In La Tribune 7 août 2019
This summer, the reception of a tweet sponsoring an Environment Social and Governance (ESG) financial brochure devoted to natural resources sounded like an alarm: how do financial institutions apply the philosophy of Socially Responsible Investment (SRI) in the details of their financial products, and in particular about agriculture, energy and minerals? The concern was well-founded. The brochure questions as much it contains errors, obsolete references or without guarantee, approximations or caricatures.
A carbon-free or green investment portfolio could perhaps be considered by banning securities of companies operating directly or indirectly in natural resources. Otherwise, the manager must somehow guarantee that its SRI moral guaranteed to the ESG investor is based on a serious understanding of agricultural, energy or metal issues.
Forget provocative vocabulary
Dedicated to the industry, the brochure investigates the « rare metals » it consumes. But its starting point is wrong: such metals do not exist in industry, the term has no meaning. If such a metal is stamped rare, i.e. “unobtainium”, what would be the definition of this rarity if the fundamentals of its market do not register any tension because it is not or little used? First, we must abandon this provocative vocabulary and choose a tangible characteristic: abundant, sensitive, critical or strategic metal because their market elements are measurable and will facilitate analysis.
Strategic metal or unobtainium metal, words have a meaning, the first is eminent useful the second does not worth a patard because by ignorance the analysis is wrong. For example, the brochure imagines that lithium would be an unobtainium metal, although its exploration and production are expanding because the future demand for batteries is promising. This metal is rather sensitive, even strategic for some nations, although its falling price reflects technological progress and an excess of supply. The price of a sensitive, critical or strategic metal is therefore not necessarily high, nor its market is in crisis.
Other metals, same remark: cobalt, vanadium and lanthanides. The first had seen its price divided by nearly four since March 2018, the second by more than four over the past eight months, and lanthanide (rare earths) prices have been uninhabited since 2011. The rarity of these unobtainium items appears complex!
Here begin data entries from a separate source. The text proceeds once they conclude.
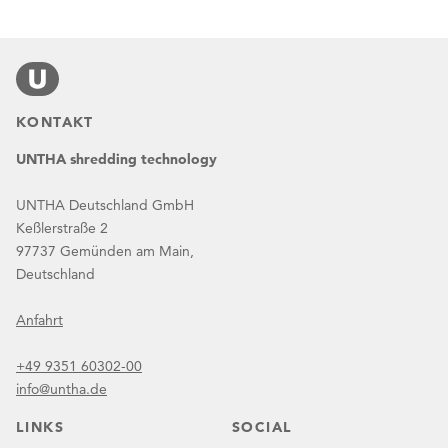
KONTAKT
UNTHA shredding technology
UNTHA Deutschland GmbH
Keßlerstraße 2
97737 Gemünden am Main,
Deutschland
Anfahrt
+49 9351 60302-00
info@untha.de
LINKS
SOCIAL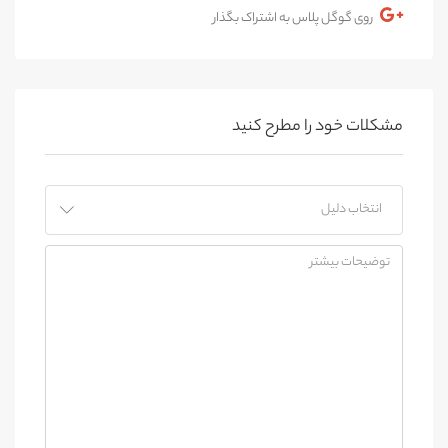
روی گوگل پلاس به اشتراک بگذار
مشکلات خود را مطرح کنید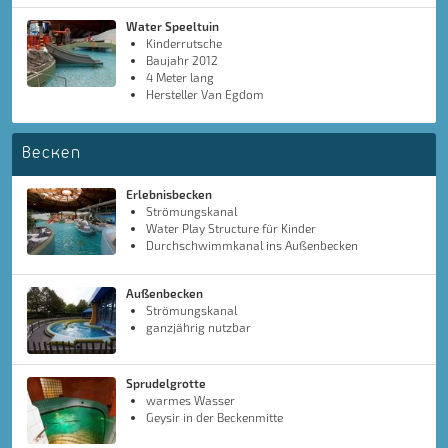
Water Speeltuin
Kinderrutsche
Baujahr 2012
4 Meter lang
Hersteller Van Egdom
Becken
Erlebnisbecken
Strömungskanal
Water Play Structure für Kinder
Durchschwimmkanal ins Außenbecken
Außenbecken
Strömungskanal
ganzjährig nutzbar
Sprudelgrotte
warmes Wasser
Geysir in der Beckenmitte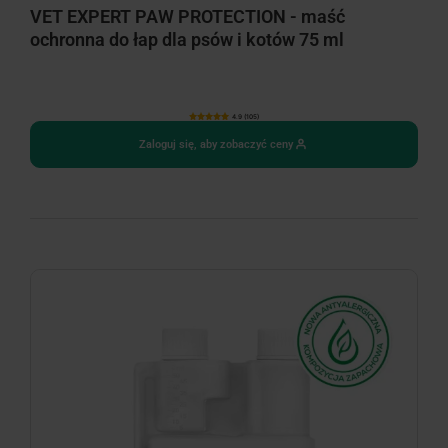
VET EXPERT PAW PROTECTION - maść
ochronna do łap dla psów i kotów 75 ml
4.9 (105)
Zaloguj się, aby zobaczyć ceny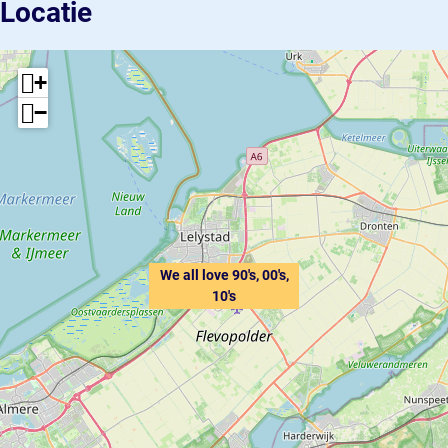
Locatie
+
−
We all love 90's, 00's,
10's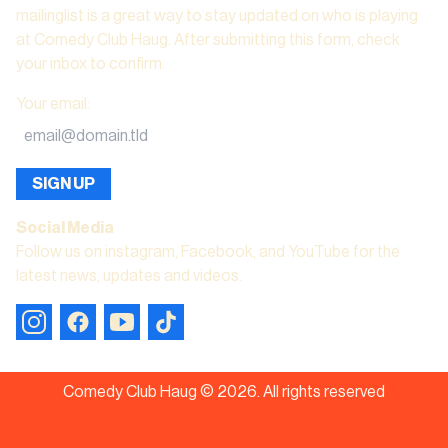
mailinglist is a great way to stay updated on who is playing
at Comedy Club Haug. After submitting this form, check
your inbox to confirm.
Your email
:
SIGN UP
Social Media
Follow us on instagram, Facebook, and YouTube for the
latest news, updates and videos.
Comedy Club Haug ©
2026
.
All rights reserved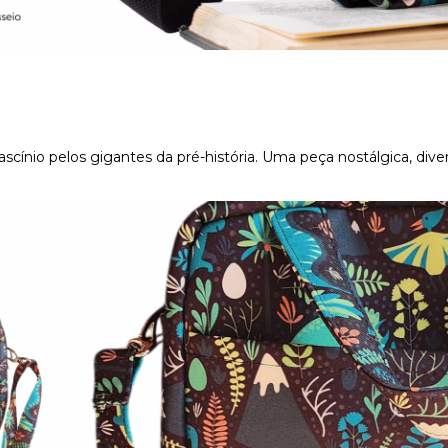
e fascínio pelos gigantes da pré-história. Uma peça nostálgica, div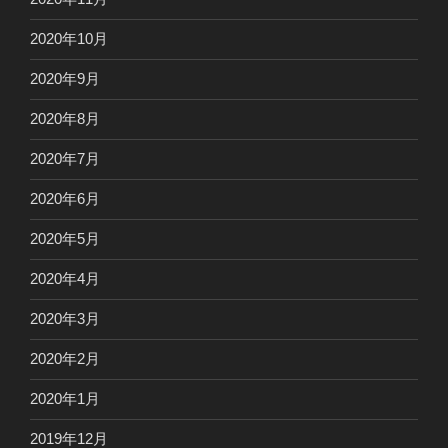
2020年10月
2020年9月
2020年8月
2020年7月
2020年6月
2020年5月
2020年4月
2020年3月
2020年2月
2020年1月
2019年12月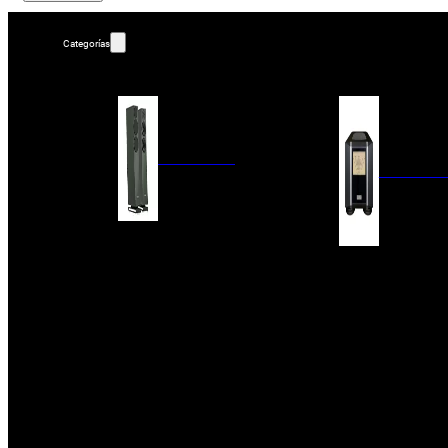
Categorías
ALTAVOCES
AMPLIFIC
COLUMNAS
ESTANTERÍA
AMPLIFICADORES
ACTIVOS
RECEPTOR DAB+/
PAQUETES 5.1
ETAPAS DE POTEN
CENTRALES
PREAMPLIFICADOR
SATÉLITES/DOLBY ATMOS
RECEPTORES AV
SUBWOOFERS
PROCESADORES A
EMPOTRABLES
ETAPAS MULTICA
BLUETOOH
SISTEMAS MULTIROOM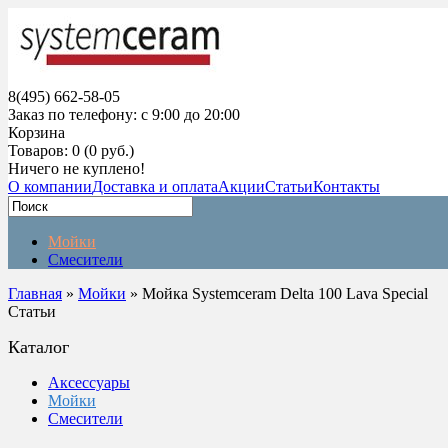
8(495) 662-58-05
Заказ по телефону: с 9:00 до 20:00
Корзина
Товаров: 0 (0 руб.)
Ничего не куплено!
О компании
Доставка и оплата
Акции
Статьи
Контакты
Мойки
Смесители
Главная
»
Мойки
» Мойка Systemceram Delta 100 Lava Special
Статьи
Каталог
Аксессуары
Мойки
Смесители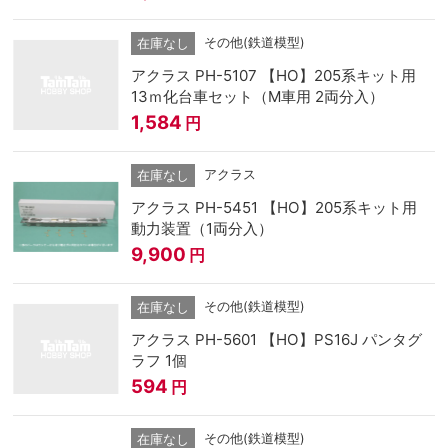
その他(鉄道模型)
在庫なし
アクラス PH-5107 【HO】205系キット用
13ｍ化台車セット（M車用 2両分入）
1,584
円
アクラス
在庫なし
アクラス PH-5451 【HO】205系キット用
動力装置（1両分入）
9,900
円
その他(鉄道模型)
在庫なし
アクラス PH-5601 【HO】PS16J パンタグ
ラフ 1個
594
円
その他(鉄道模型)
在庫なし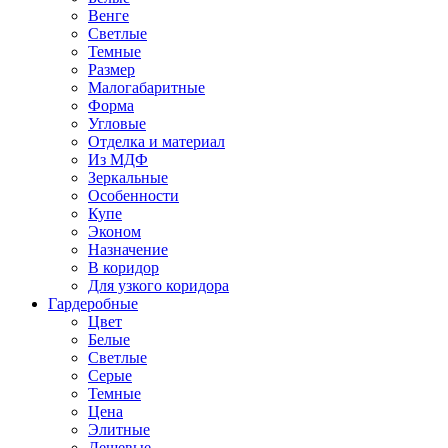
Венге
Светлые
Темные
Размер
Малогабаритные
Форма
Угловые
Отделка и материал
Из МДФ
Зеркальные
Особенности
Купе
Эконом
Назначение
В коридор
Для узкого коридора
Гардеробные
Цвет
Белые
Светлые
Серые
Темные
Цена
Элитные
Дешевые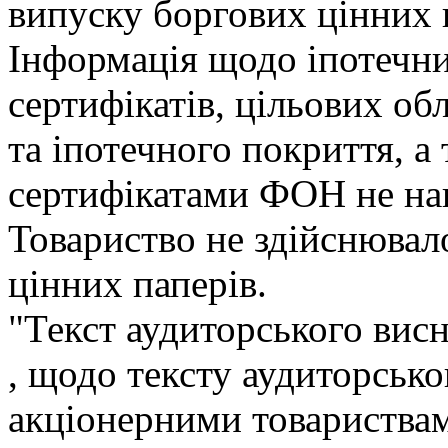
випуску боргових цiнних 
Iнформацiя щодо iпотечни
сертифiкатiв, цiльових обл
та iпотечного покриття, а
сертифiкатами ФОН не нав
Товариство не здiйснювал
цiнних паперiв.
"Текст аудиторського висн
, щодо тексту аудиторськ
акцiонерними товариствам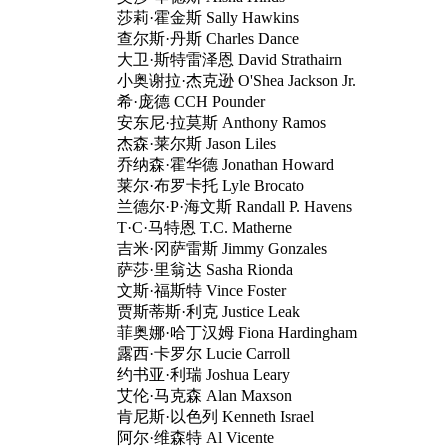
莎莉·霍金斯 Sally Hawkins
查尔斯·丹斯 Charles Dance
大卫·斯特雷泽恩 David Strathairn
小奥谢拉·杰克逊 O'Shea Jackson Jr.
希·庞德 CCH Pounder
安东尼·拉莫斯 Anthony Ramos
杰森·莱尔斯 Jason Liles
乔纳森·霍华德 Jonathan Howard
莱尔·布罗卡托 Lyle Brocato
兰德尔·P·海文斯 Randall P. Havens
T·C·马特恩 T.C. Matherne
吉米·冈萨雷斯 Jimmy Gonzales
萨莎·里翁达 Sasha Rionda
文斯·福斯特 Vince Foster
贾斯蒂斯·利克 Justice Leak
菲奥娜·哈丁汉姆 Fiona Hardingham
露西·卡罗尔 Lucie Carroll
约书亚·利瑞 Joshua Leary
艾伦·马克森 Alan Maxson
肯尼斯·以色列 Kenneth Israel
阿尔·维森特 Al Vicente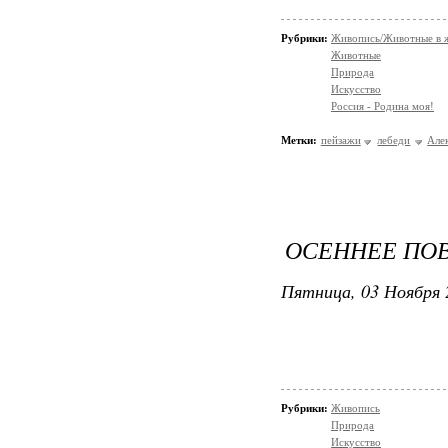
Рубрики:
Живопись/Животные в 
Животные
Природа
Искусство
Россия - Родина моя!
Метки:
пейзажи
лебеди
Але
ОСЕННЕЕ ПО
Пятница, 03 Ноября 
Рубрики:
Живопись
Природа
Искусство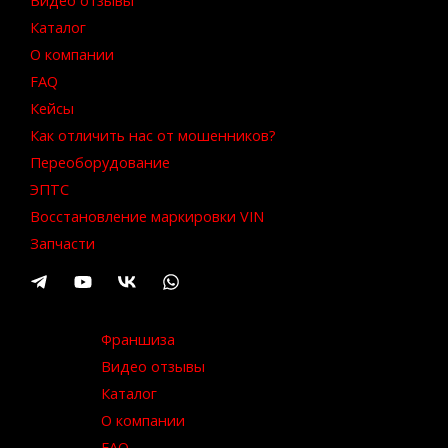
Каталог
О компании
FAQ
Кейсы
Как отличить нас от мошенников?
Переоборудование
ЭПТС
Восстановление маркировки VIN
Запчасти
Франшиза
Видео отзывы
Каталог
О компании
FAQ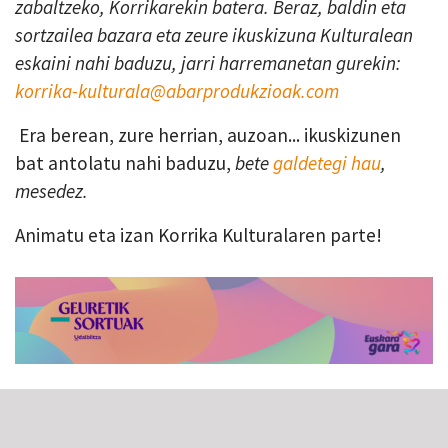
zabaltzeko, Korrikarekin batera. Beraz, baldin eta
sortzailea bazara eta zeure ikuskizuna Kulturalean
eskaini nahi baduzu, jarri harremanetan gurekin:
korrika-kulturala@abarprodukzioak.com
Era berean, zure herrian, auzoan... ikuskizunen
bat antolatu nahi baduzu,
bete
galdetegi hau
,
mesedez.
Animatu eta izan Korrika Kulturalaren parte!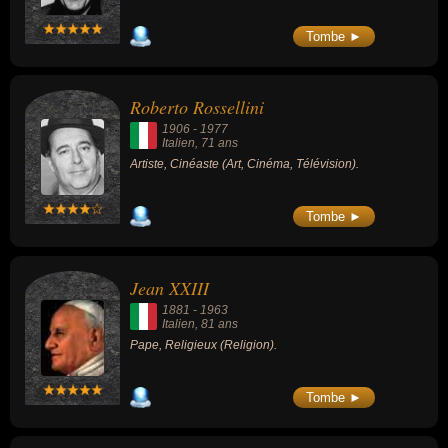
Tombe ►
Roberto Rossellini
1906
-
1977
Italien
, 71 ans
Artiste, Cinéaste (Art, Cinéma, Télévision).
Tombe ►
Jean XXIII
1881
-
1963
Italien
, 81 ans
Pape, Religieux (Religion).
Tombe ►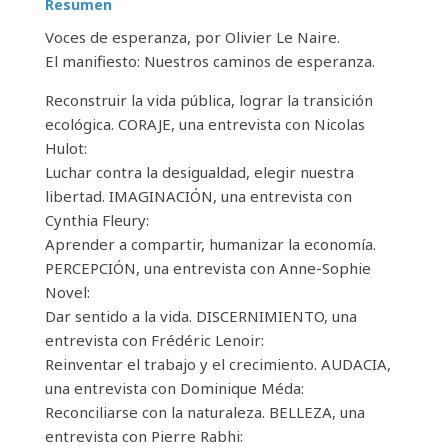
Resumen
Voces de esperanza, por Olivier Le Naire.
El manifiesto: Nuestros caminos de esperanza.
Reconstruir la vida pública, lograr la transición
ecológica. CORAJE, una entrevista con Nicolas
Hulot:
Luchar contra la desigualdad, elegir nuestra
libertad. IMAGINACIÓN, una entrevista con
Cynthia Fleury:
Aprender a compartir, humanizar la economía.
PERCEPCIÓN, una entrevista con Anne-Sophie
Novel:
Dar sentido a la vida. DISCERNIMIENTO, una
entrevista con Frédéric Lenoir:
Reinventar el trabajo y el crecimiento. AUDACIA,
una entrevista con Dominique Méda:
Reconciliarse con la naturaleza. BELLEZA, una
entrevista con Pierre Rabhi: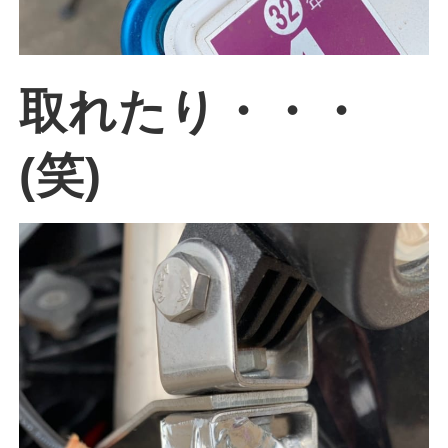
取れたり・・・
(笑)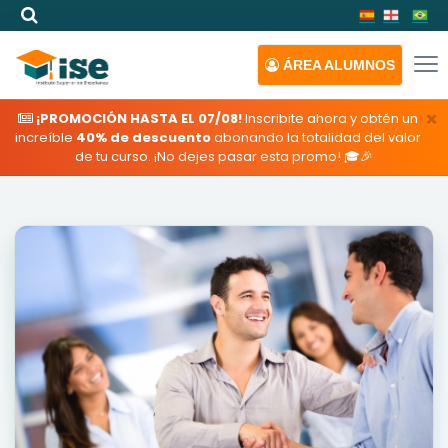
ÁREA
ALUMNOS
×
¡PROMOCIÓN HASTA EL 07/08!
Inscribite ahora y obtén un
increíble
40% de descuento
abonando la totalidad del valor
de tu curso. ¡No dejes pasar esta promo! 🎓🎉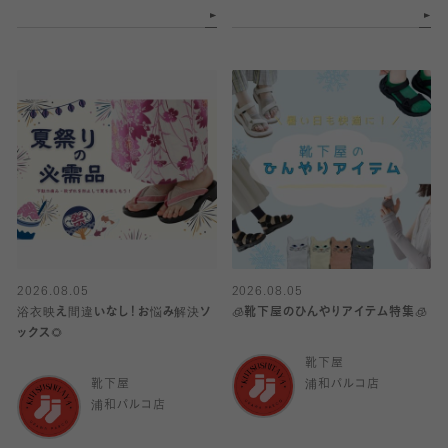
2026.08.05
2026.08.05
浴衣映え間違いなし！お悩み解決ソ
🧊靴下屋のひんやりアイテム特集🧊
ックス🌻
靴下屋
靴下屋
浦和パルコ店
浦和パルコ店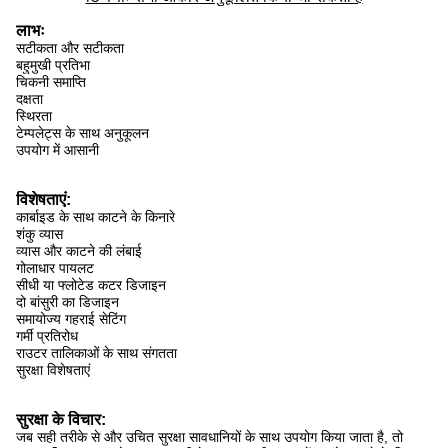
लाभः
सटीकता और सटीकता
बहुमुखी प्रतिभा
चिकनी समाप्ति
दक्षता
स्थिरता
टेम्पलेट्स के साथ अनुकूलन
उपयोग में आसानी
विशेषताएं:
कार्बाइड के साथ काटने के किनारे
शंकु व्यास
व्यास और काटने की लंबाई
गोलाधार पायलट
सीधी या फ्लोटेड कटर डिजाइन
दो बांसुरी का डिजाइन
समायोज्य गहराई सेटिंग
गर्मी प्रतिरोध
राउटर तालिकाओं के साथ संगतता
सुरक्षा विशेषताएं
सुरक्षा के विचार:
जब सही तरीके से और उचित सुरक्षा सावधानियों के साथ उपयोग किया जाता है, तो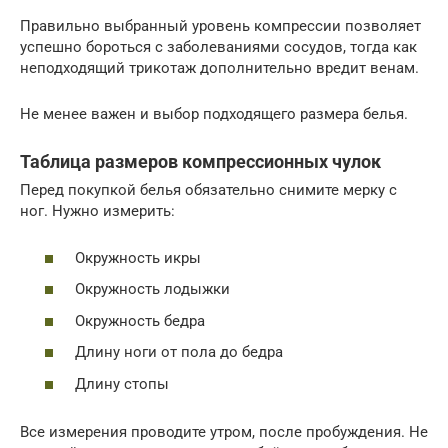
Правильно выбранный уровень компрессии позволяет
успешно бороться с заболеваниями сосудов, тогда как
неподходящий трикотаж дополнительно вредит венам.
Не менее важен и выбор подходящего размера белья.
Таблица размеров компрессионных чулок
Перед покупкой белья обязательно снимите мерку с
ног. Нужно измерить:
Окружность икры
Окружность лодыжки
Окружность бедра
Длину ноги от пола до бедра
Длину стопы
Все измерения проводите утром, после пробуждения. Не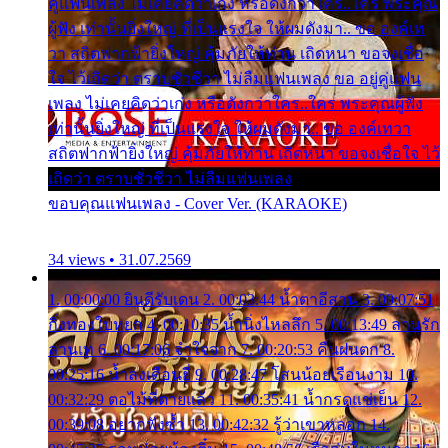
คู่แฟนเพลง ไม่เคยคิดว่าเก่ง หรือดังกว่าใคร..ใคร พระคุณ
ผู้ฟัง เท่านั้นยิ่งใหญ่ ที่เป็นแรงใจ ให้ผมดังมา.. ขอ องค์เท
วา สถิตฟากฟ้ายิ่งใหญ่ คุ้มภัยให้ท่าน เถิดหนา ขอจงเชื่อ
ใจ ไว้เถิดว่า ตราบชั่วชีวา ไม่ลืมแฟนเพลง ขอ อยู่คู่แฟน
เพลง ไม่เคยคิดว่าเก่ง หรือดังกว่าใคร..ใคร พระคุณผู้ฟัง
เท่านั้นยิ่งใหญ่ ที่เป็นแรงใจ ให้ผมดังมา.. ขอ องค์เทวา
สถิตฟากฟ้ายิ่งใหญ่ คุ้มภัยให้ท่าน เถิดหนา ขอจงเชื่อใจ ไว้
เถิดว่า ตราบชั่วชีวา ไม่ลืมแฟนเพลง
ขอบคุณแฟนเพลง - Cover Ver. (KARAOKE)
34 views • 31.07.2569
1. 00:00:00 ยินดีรับเดน 2. 00:03:44 น้ำตาอีสาน 3. 00:07:51
กิ่งทองใบหยก 4. 00:10:35 น้ำนิ่งไหลลึก 5. 00:13:49 ลานรัก
ลานเท 6. 00:17:06 จำใจจาก 7. 00:20:53 คืนฝนตก 8.
00:25:16 น้ำลงเดือนยี่ 9. 00:28:47 โสนน้อยเรือนงาม 10.
00:32:29 ตอไม้ที่ตายแล้ว 11. 00:35:41 น้ำกรดแช่เย็น 12.
00:39:08 อยากฟังซ้ำ 13. 00:42:32 รู้ว่าเขาหลอก 14.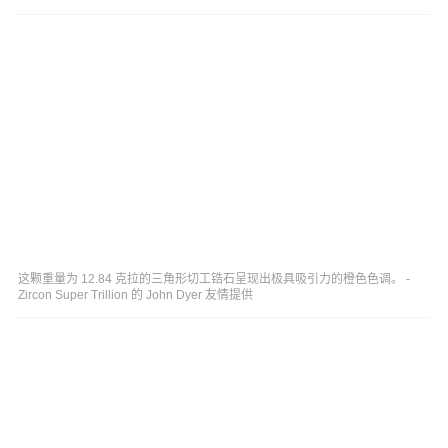
这颗重量为 12.84 克拉的三角形切工锆石呈现出极具吸引力的橙色色调。 -
Zircon Super Trillion 的 John Dyer 友情提供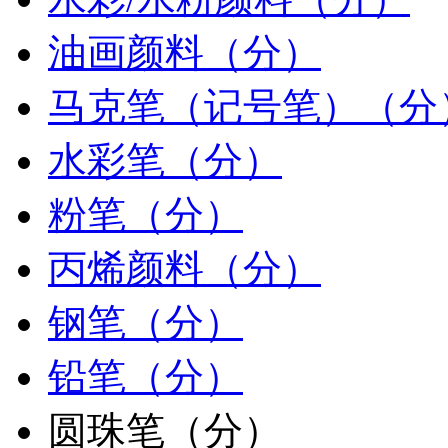
油画颜料（分）
马克笔（记号笔）（分
水彩笔（分）
粉笔（分）
丙烯颜料（分）
钢笔（分）
铅笔（分）
圆珠笔（分）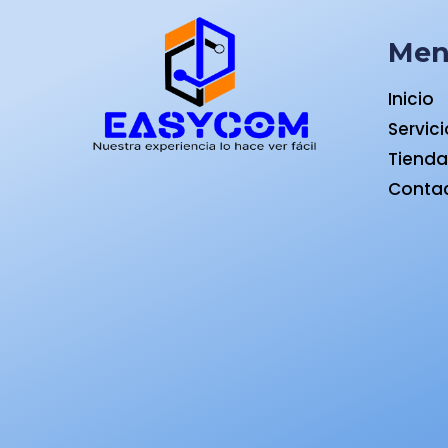
Me
Inicio
Servic
Tiend
Conta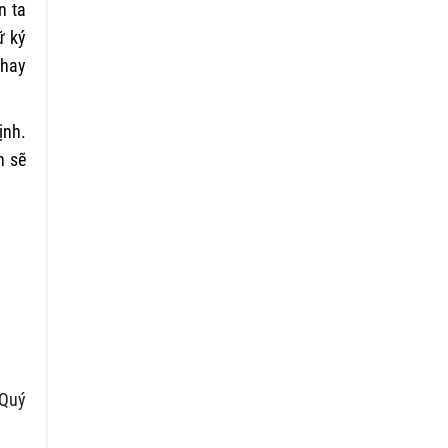
n ta
ữ ký
 hay
ịnh.
n sẽ
 Quý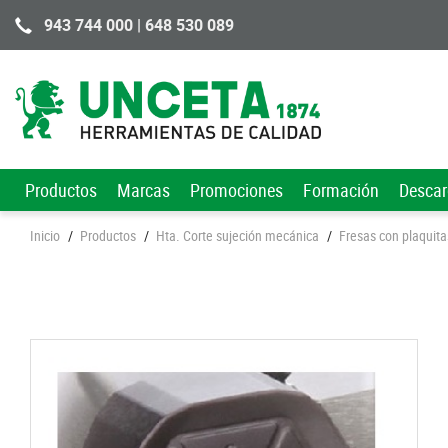
943 744 000 | 648 530 089
Productos
Marcas
Promociones
Formación
Desca
Inicio
/
Productos
/
Hta. Corte sujeción mecánica
/
Fresas con plaquita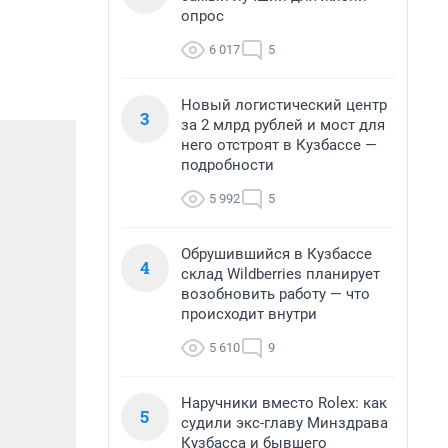
опрос
6 017
5
Новый логистический центр
3
за 2 млрд рублей и мост для
него отстроят в Кузбассе —
подробности
5 992
5
Обрушившийся в Кузбассе
4
склад Wildberries планирует
возобновить работу — что
происходит внутри
5 610
9
Наручники вместо Rolex: как
5
судили экс-главу Минздрава
Кузбасса и бывшего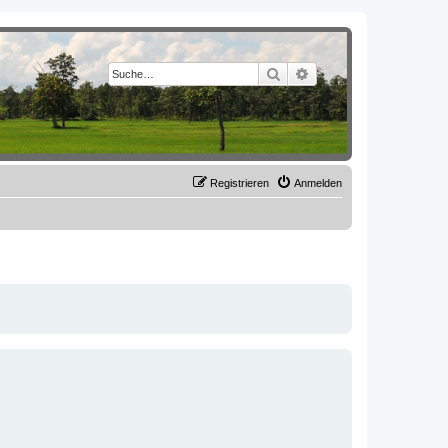
Suche
Erweiterte Suche
Registrieren
Anmelden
However, why are they suddenly so courted?
Similarities with the subprime crisis
Let’s admit, imposture has heated up a place for them in the quaint news of fashion effects: used to awaken and shape public opinion or as an accelerator of political promises, they also inspire financial marketing. And because, using ESG criteria, the latter has undertaken to guarantee investors SRI elements that they do not fully understand, they are deceiving themselves and their own customers. In this configuration, the finance involved in the future of humanity is a danger because SRI is becoming global, if these mistakes multiply without a correction of high magnitude, the result could be between two recent situations, and on opposite extremes of the same axis.
The first saw sellers and buyers no longer understand what they were selling and buying, which led to a global crisis, the subprime crisis; the second looked like a clever scam and was the subject of a warning here and from the AMF, it remained local, it is the case of rare earth investments. If SRI favours the sensational and the ESG does not check on site, how will we catch up on promises that will slip away once they will already have committed the savings into patchwork investments?
To avoid a SRI crisis, reasoning truthfully about natural resources from false elements will require a solid experience.